What better way to acquaint your child with water than a Water Babies Family Fun day? Kicking off on June 9 from 3-6pm in Malahide Rugby Club in Malahide, Dublin, all the proceeds will go to Crumlin Children’s Hospital.
Water Babies are celebrating 10 years teaching babies how to swim which they say promotes bonding, confidence, strength, physical and mental health and more.
There will also be a BBQ, bouncy castles, games, music and more. Family entry fee is €15 with food costing extra. Tickets can be found at Eventbrite.
Fatty liver disease alert for youth
Experts are warning that high levels of fatty liver disease among young people, caused by being overweight, could signal a potential public health crisis.
Non-alcoholic fatty liver disease is fairly common among older adults, detectable in about a quarter of the population. But a study has found that substantial numbers of 24-year-olds are also affected, putting them at risk of serious later health problems, such as liver cancer, type-2 diabetes and heart attacks.
Researchers from Bristol University tested more than 4,000 young people enrolled in a longitudinal study called the Children of the 90s, set up to follow the lives and health of children born in 1991 and 1992 in Avon, England.
All of them had been given an ultrasound at the age of 18, which revealed that 2.5% had non-alcoholic fatty liver disease. Five years later, a newer kind of scan called transient elastography or fibroscan detected that over 20% had fatty deposits on the liver, or steatosis, indicating non-alcoholic fatty liver disease. Half of those were classified as severe. The scans also found that 2.4% had fibrosis – scarring on the liver.
Children up to 3 need to be carefree
A study by the US-based Massachusetts General Hospital (MGH) has found evidence that children under three are the most vulnerable to the effects of adversity – experiences including poverty, family and financial instability, and abuse – based on chemical tags that alter gene expression and may have consequences for future mental health.
The report finds that the timing of adverse experiences has more powerful effects than the number of experiences, or whether they took place recently.
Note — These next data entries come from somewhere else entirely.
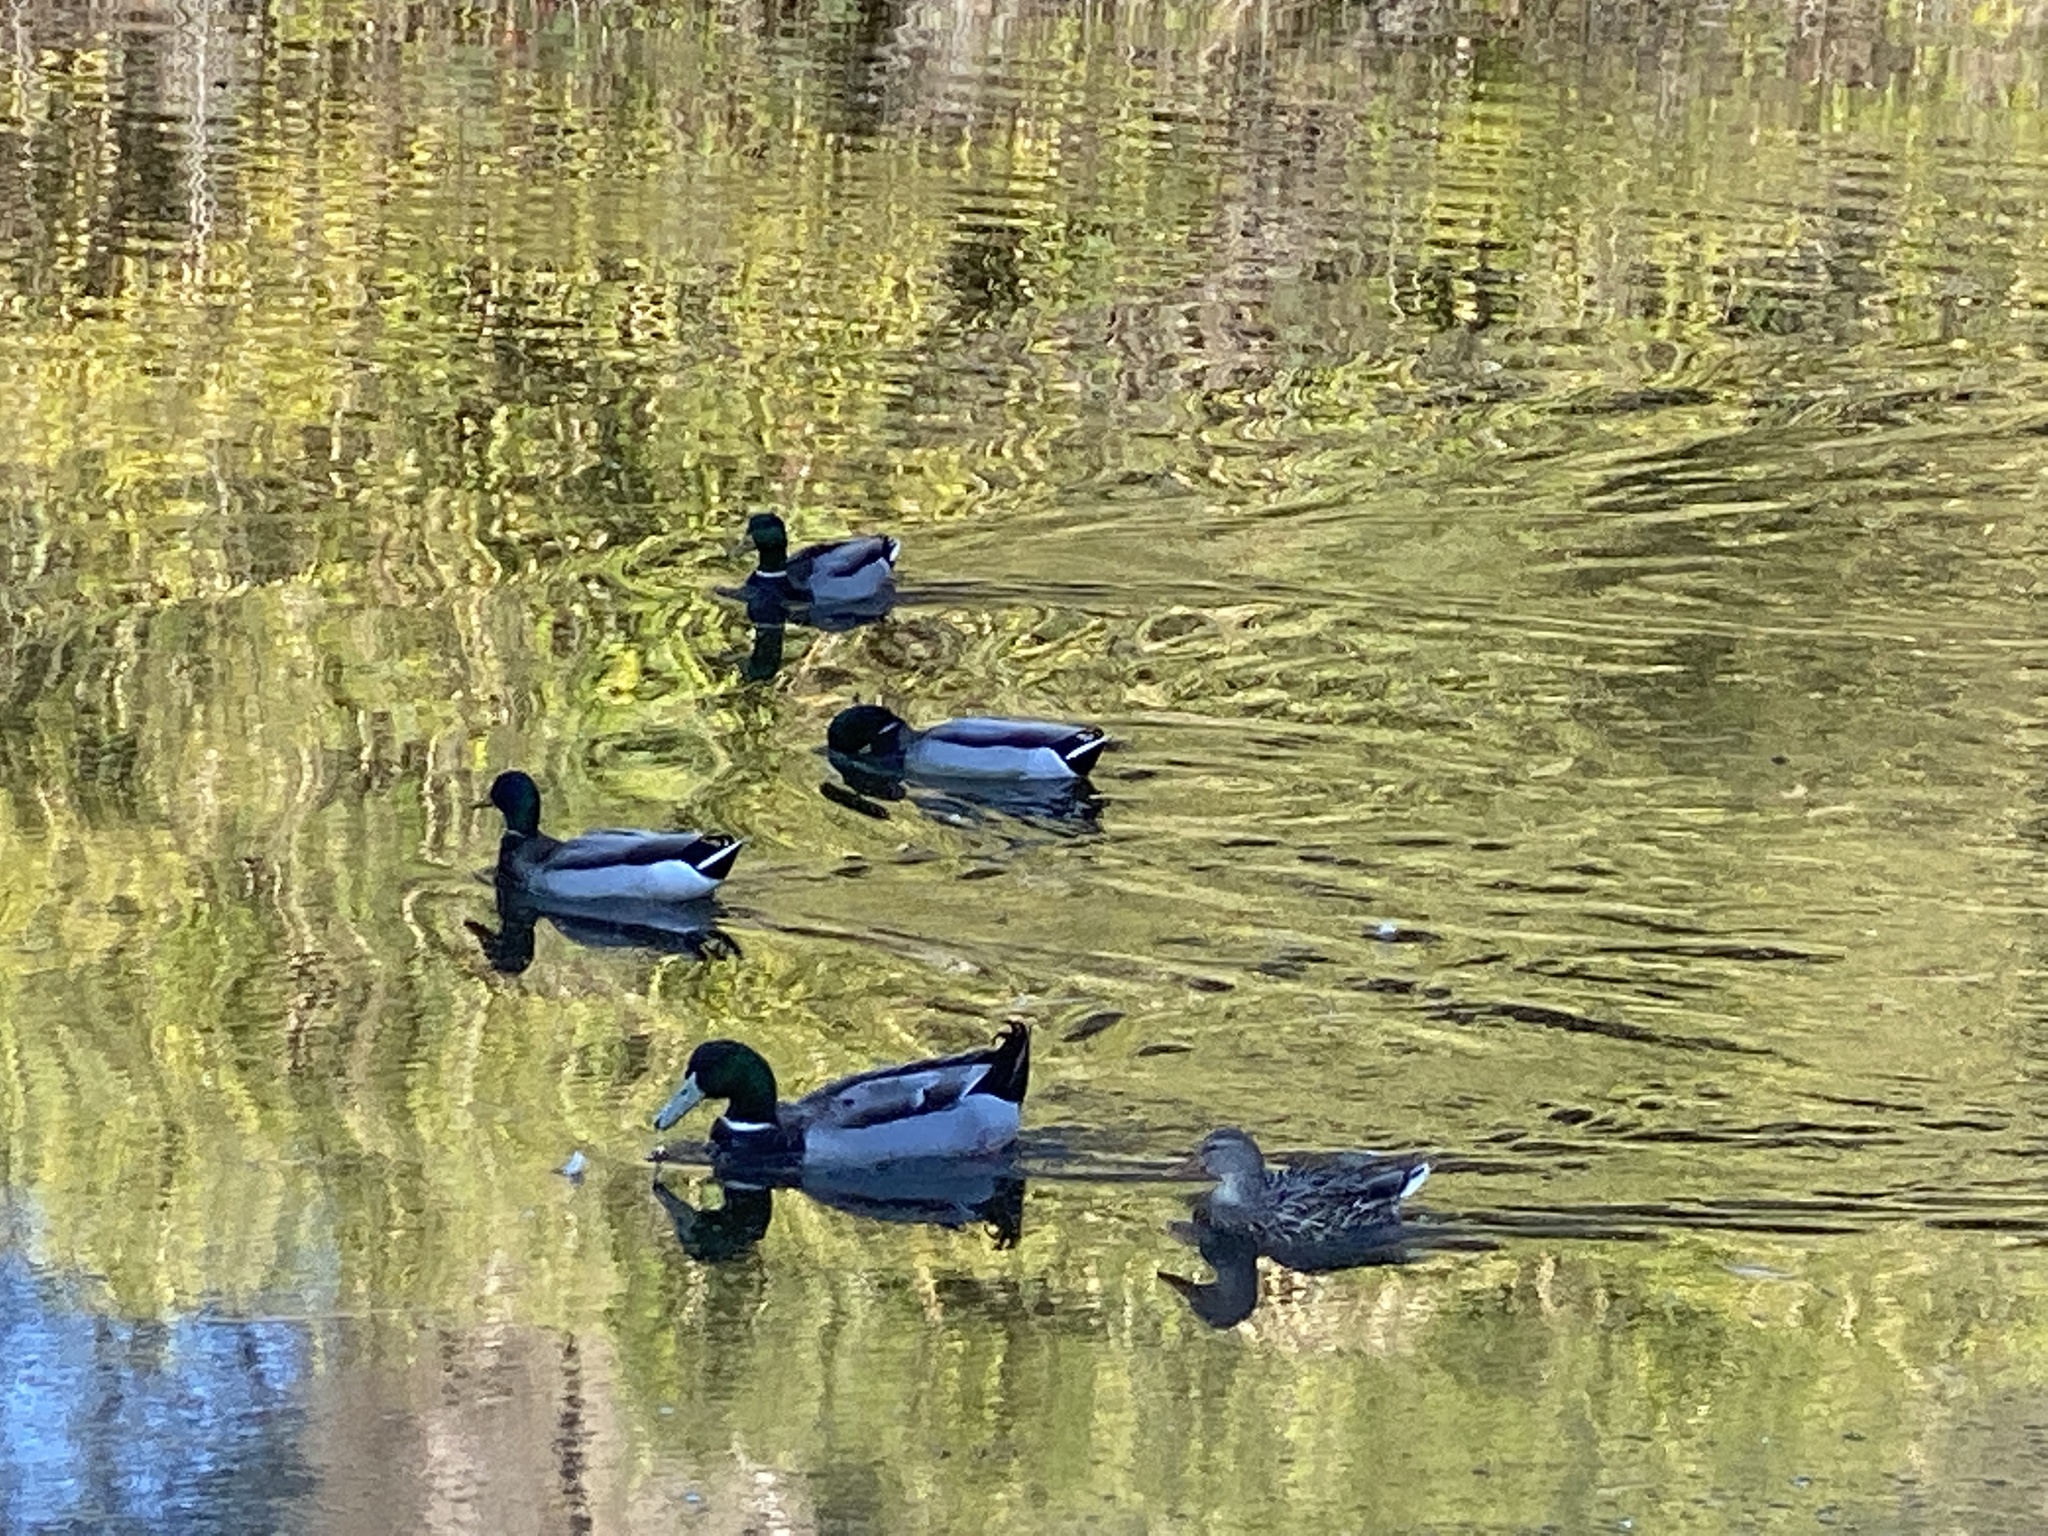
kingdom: Animalia
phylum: Chordata
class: Aves
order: Anseriformes
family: Anatidae
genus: Anas
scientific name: Anas platyrhynchos
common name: Mallard
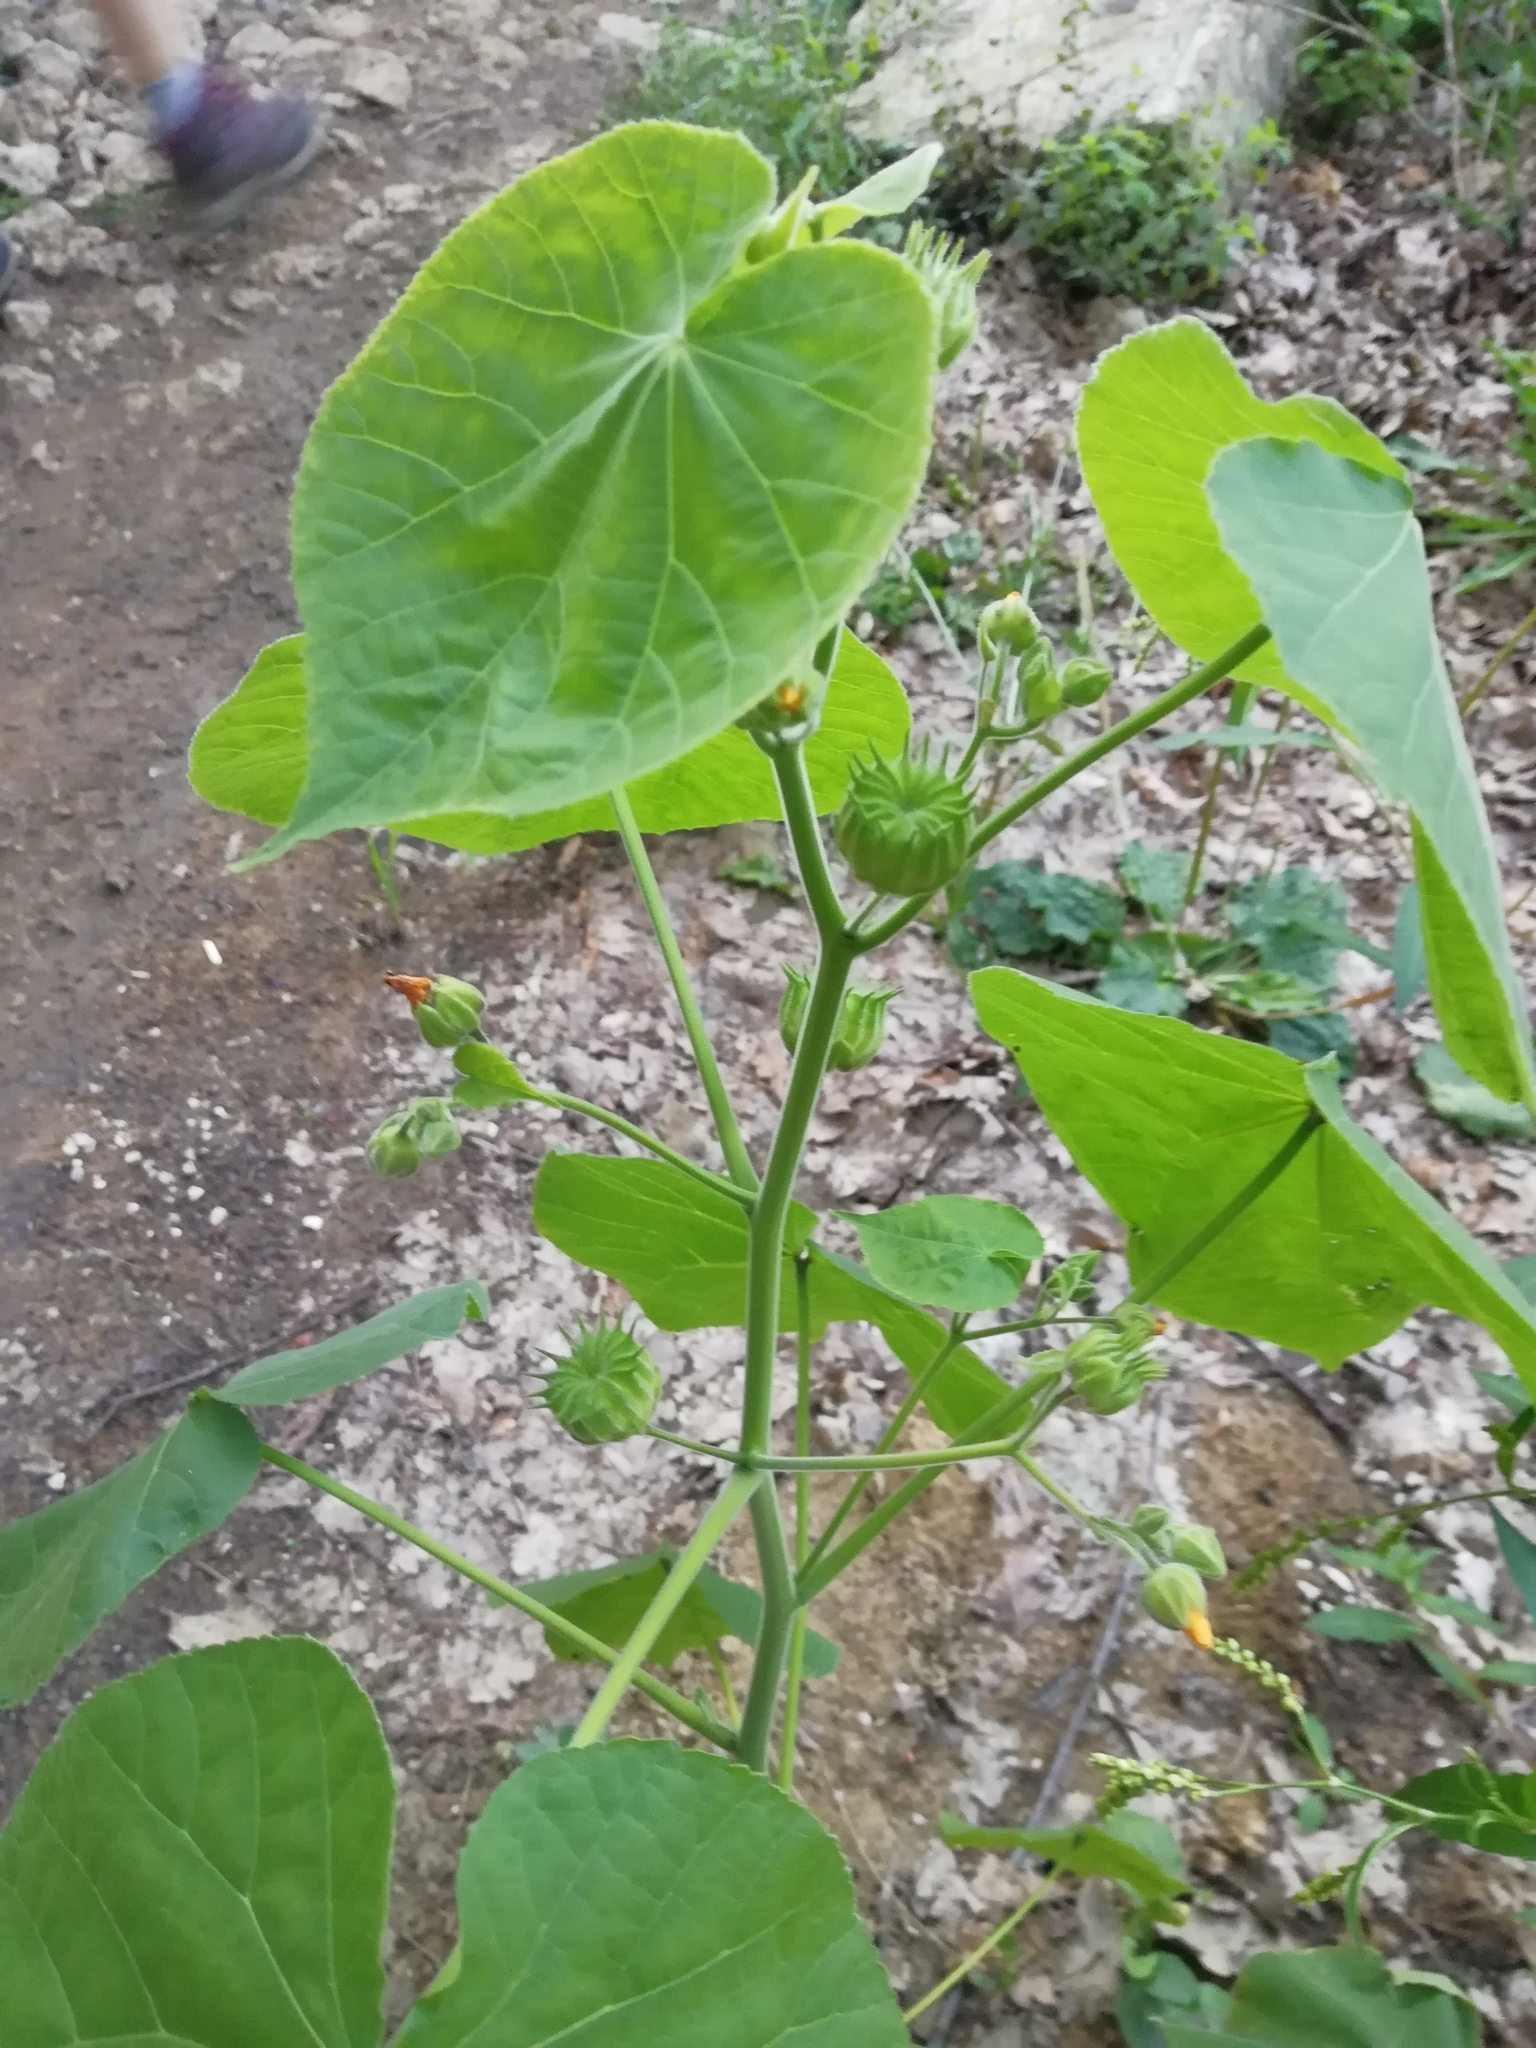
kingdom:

Erin Dunn, one of the researchers involved in producing the report, said that the research sought to answer “one of the major unanswered questions in child psychiatry”, namely ‘how do the stressors children experience in the world make them more vulnerable to mental health problems in the future?’
The findings of the report suggest that the first three years of life may be an especially important period for shaping biological processes that ultimately give rise to mental health conditions.